SUPPLIED TEXT Block Start

## Main

Russia has been reporting almost no changes in forested area, growing stock volume (GSV) and biomass to the United Nations Framework Convention on Climate Change (UNFCCC)1 and the Food and Agriculture Organization of the United Nations (FAO) Forest Resources Assessment (FRA)2 since the collapse of the USSR and the decline in the Soviet Forest Inventory and Planning (FIP) system. According to the State Forest Register (SFR)3, which is the main repository of forest information, and national reporting to the FAO FRA2, the GSV and the above ground biomass (AGB) increased by 1.1% and 0.6% (Table S1), respectively, during 1990–2015, yet studies using remote sensing (RS) indicate increased vegetation productivity4, tree cover (annual rate + 0.417% over 1982–2016)5, increased AGB (+ 329 Tg C yr−1 over 2000–20076), total biomass (annual rate + 0.44% or + 153 Tg C yr−1 over 1990–20077), and forest ecosystem carbon pools (ca + 470 Tg C yr−1 over 2001–20198). This inconsistency in estimates can be explained by an information gap that appeared when Russia decided to move from the FIP to another system for the collection of forest information at the national scale – the National Forest Inventory (NFI).

The FIP involves revisiting every forest stand (on the ground for managed forests or using RS techniques for remote non-commercial forests) on a 10–15-year interval, with the measurement of forest parameters combined with the formulation of forest management directives. After the collapse of the USSR, the inventory within the FIP system slowed down substantially. For example, more than 50% of the forest area was surveyed by the FIP more than 25 years ago9. For these reasons, the reliability of information on forests in Russia has deteriorated since 1988, which is the year when FIP-based reporting10 involved the largest inventory efforts in recent decades. According to this report10, the total GSV of Russian forests was 81.7 × 109 m3 (without shrubland, bias corrected11). This value is used here as a reference to quantify biomass stock changes in Russia with respect to the current decade.

SUPPLIED TEXT Block End

> [TASK SET]
1: Decide whether each statement agrees with the forest inventory text, and answer yes or no for each, quoting the deciding words of the text: (a) According to the State Forest Register and national reporting to the FAO FRA, GSV increased by 1.1% during 1990–2015. (b) The FIP revisits every forest stand on a 5-year interval. (c) Less than half of the forest area was surveyed by the FIP more than 25 years ago.
2: According to the forest inventory text, what system did Russia decide to move to from the FIP for collecting forest information at the national scale?
3: Rewrite the paragraph of the forest inventory text that begins "The FIP involves revisiting" as a short list, keeping its main facts.

DATASET CONTENT Block Start

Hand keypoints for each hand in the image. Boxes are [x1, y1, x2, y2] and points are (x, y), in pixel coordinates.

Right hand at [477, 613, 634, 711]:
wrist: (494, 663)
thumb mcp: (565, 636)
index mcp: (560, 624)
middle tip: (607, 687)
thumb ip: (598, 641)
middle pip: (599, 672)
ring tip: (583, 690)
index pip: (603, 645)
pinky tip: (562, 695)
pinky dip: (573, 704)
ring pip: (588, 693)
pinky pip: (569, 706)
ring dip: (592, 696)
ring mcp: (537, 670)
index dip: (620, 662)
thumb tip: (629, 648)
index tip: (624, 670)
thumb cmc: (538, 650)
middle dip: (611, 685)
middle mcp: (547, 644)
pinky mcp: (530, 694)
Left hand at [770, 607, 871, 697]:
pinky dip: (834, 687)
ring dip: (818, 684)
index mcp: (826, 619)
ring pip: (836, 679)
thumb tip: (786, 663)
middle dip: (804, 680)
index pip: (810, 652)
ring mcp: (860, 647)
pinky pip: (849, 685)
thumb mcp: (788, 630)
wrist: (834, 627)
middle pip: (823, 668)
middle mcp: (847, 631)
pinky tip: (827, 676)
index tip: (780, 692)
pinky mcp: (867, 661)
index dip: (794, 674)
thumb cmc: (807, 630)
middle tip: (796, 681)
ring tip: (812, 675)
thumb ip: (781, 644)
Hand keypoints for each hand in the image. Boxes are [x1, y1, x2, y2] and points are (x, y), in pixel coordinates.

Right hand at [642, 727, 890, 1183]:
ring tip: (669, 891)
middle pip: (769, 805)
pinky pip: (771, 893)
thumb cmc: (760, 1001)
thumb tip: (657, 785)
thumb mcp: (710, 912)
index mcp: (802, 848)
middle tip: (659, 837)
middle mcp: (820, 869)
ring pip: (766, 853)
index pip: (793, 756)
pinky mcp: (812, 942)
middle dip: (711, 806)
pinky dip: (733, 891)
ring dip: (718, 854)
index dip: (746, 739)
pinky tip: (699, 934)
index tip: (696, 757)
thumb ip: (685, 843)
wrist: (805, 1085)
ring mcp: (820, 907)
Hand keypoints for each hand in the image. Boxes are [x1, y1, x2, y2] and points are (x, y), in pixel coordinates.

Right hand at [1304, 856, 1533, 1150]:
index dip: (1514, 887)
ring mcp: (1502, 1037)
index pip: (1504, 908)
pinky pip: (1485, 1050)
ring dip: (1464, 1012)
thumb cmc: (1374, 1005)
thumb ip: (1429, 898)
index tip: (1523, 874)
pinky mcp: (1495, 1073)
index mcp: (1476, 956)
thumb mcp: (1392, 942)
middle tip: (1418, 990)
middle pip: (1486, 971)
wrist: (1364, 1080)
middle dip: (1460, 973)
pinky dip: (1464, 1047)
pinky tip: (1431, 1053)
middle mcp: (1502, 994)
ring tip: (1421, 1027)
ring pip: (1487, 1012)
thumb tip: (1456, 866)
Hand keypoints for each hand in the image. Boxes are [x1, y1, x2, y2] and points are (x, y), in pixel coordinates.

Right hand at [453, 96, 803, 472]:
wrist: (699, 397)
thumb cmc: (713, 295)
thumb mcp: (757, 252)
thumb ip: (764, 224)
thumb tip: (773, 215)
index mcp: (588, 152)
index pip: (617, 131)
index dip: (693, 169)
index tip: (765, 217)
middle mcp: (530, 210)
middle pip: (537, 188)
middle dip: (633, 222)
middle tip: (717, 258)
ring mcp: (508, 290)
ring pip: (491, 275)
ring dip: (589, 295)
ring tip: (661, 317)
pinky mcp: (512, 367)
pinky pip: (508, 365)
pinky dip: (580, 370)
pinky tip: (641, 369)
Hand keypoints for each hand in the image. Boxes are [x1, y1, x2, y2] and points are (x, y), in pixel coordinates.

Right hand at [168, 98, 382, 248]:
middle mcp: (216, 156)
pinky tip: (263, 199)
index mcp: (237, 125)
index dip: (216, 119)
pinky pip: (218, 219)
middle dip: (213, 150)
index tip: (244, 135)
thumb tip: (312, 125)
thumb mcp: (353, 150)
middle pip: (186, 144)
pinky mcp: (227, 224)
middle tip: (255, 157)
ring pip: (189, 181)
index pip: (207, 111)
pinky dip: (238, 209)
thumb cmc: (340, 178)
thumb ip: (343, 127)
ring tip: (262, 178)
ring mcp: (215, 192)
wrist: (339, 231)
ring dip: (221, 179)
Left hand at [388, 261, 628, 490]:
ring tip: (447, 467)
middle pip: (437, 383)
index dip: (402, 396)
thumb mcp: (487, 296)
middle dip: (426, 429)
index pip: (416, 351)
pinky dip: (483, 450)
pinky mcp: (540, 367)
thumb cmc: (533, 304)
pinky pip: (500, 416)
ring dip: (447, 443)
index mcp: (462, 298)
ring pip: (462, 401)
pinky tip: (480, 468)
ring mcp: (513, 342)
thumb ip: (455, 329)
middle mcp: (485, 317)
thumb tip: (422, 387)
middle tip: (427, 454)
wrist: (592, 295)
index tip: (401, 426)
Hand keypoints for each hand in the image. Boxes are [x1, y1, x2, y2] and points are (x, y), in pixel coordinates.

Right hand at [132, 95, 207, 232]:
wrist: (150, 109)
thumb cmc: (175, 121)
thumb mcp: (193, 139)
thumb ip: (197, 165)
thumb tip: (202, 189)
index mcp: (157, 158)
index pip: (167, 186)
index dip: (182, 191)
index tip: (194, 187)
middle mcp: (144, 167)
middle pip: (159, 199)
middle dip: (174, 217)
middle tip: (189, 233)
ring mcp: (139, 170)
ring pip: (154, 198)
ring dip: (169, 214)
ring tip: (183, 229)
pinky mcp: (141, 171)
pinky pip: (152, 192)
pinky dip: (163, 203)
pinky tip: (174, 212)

DATASET CONTENT Block End

> [ANSWERS TO EACH TASK]
1:
(a) Yes: "the GSV and the above ground biomass (AGB) increased by 1.1% and 0.6% (Table S1), respectively, during 1990–2015"
(b) No: "on a 10–15-year interval"
(c) No: "more than 50% of the forest area was surveyed by the FIP more than 25 years ago"

2: The National Forest Inventory (NFI).

3:
- The FIP revisits every forest stand every 10–15 years, on the ground for managed forests or by remote sensing for remote non-commercial forests.
- Each revisit measures forest parameters and sets forest management directives.
- After the USSR collapsed, FIP inventory slowed substantially, and more than 50% of the forest area was last surveyed over 25 years ago.
- Forest information in Russia has therefore become less reliable since 1988, the year of the largest inventory effort in recent decades.
- The 1988 report gives a total GSV of 81.7 × 10⁹ m³ (without shrubland, bias corrected), which serves as the reference for measuring biomass stock changes up to the current decade.